Вот на одном из таких четвергов и произошел маленький случай, имевший неисчислимые последствия. Публики было особенно много: адвокаты, инженеры, какой-то заезжий певец, много дам. Привалов, конечно, был тут же, и все видели своими глазами, как он перевертывал страницы нот, когда Алла исполняла свою сонату, Хиония Алексеевна была особенно в ударе и развернулась: французские фразы так и сыпались с ее языка, точно у Нее рот был начинен ими. В своем увлечении Хиония Алексеевна даже не обратила внимания на то, что Агриппина Филипьевна давно перестала улыбаться и тревожно подняла брови кверху.

В самом разгаре вечера, когда Хиония Алексеевна только что готовилась поднести ко рту ложечку клубничного варенья, Агриппина Филипьевна отозвала ее немного в сторону и вполголоса заметила:

– Хиония Алексеевна, вы бы оставили ваш французский язык…

Хиония Алексеевна в первую минуту подумала, что она ослышалась, и даже улыбнулась начатой еще за Вареньем улыбкой, но вдруг ей все сделалось ясно, ясно, как день… Она задрожала всем телом от нанесенного ей оскорбления и едва могла только спросить:

– То есть как это – мой французский язык?..

– А так… Вы меня ставите в неловкое положение: все смеются над вашим произношением…

– Я?! ставлю вас?! в неловкое положение?!? Все смеются над моим произношением?!? И это говорите мне вы… Агриппина Филипьевна?!?

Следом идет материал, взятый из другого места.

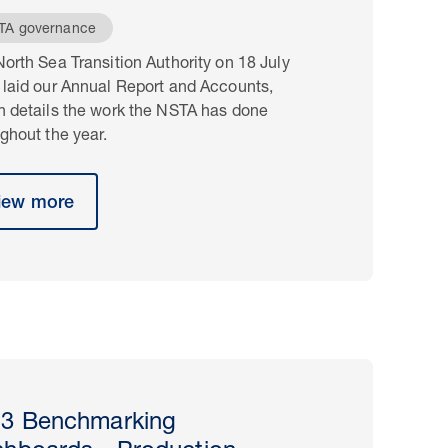
TA governance
orth Sea Transition Authority on 18 July
 laid our Annual Report and Accounts,
h details the work the NSTA has done
ghout the year.
iew more
3 Benchmarking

– Душечка, Хиония Алексеевна, пожалуйста, не сердитесь на меня… – попробовала было подсластить поднесенную пилюлю Агриппина Филипьевна, но было уже поздно: все было кончено!

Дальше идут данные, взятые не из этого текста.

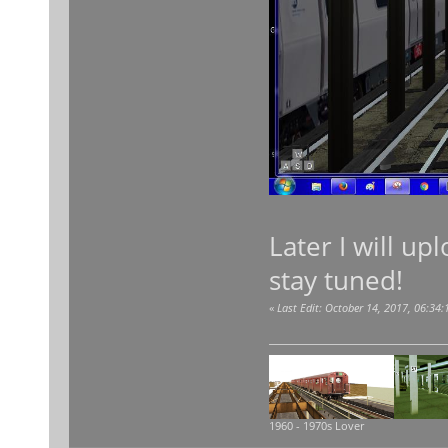
Later I will up
stay tuned!
«
Last Edit: October 14, 2017, 06:34
1960 - 1970s Lover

Я, право, не знаю, как описать, что произошло дальше. В первую минуту Хиония Алексеевна покраснела и гордо выпрямила свой стан; в следующую за этим минуту она вернулась в гостиную, преисполненным собственного достоинства жестом достала свою шаль со стула, на котором только что сидела, и, наконец, не простившись ни с кем, величественно поплыла в переднюю, как смертельно оскорбленная королева, которая великодушно предоставила оскорбителей мукам их собственной совести.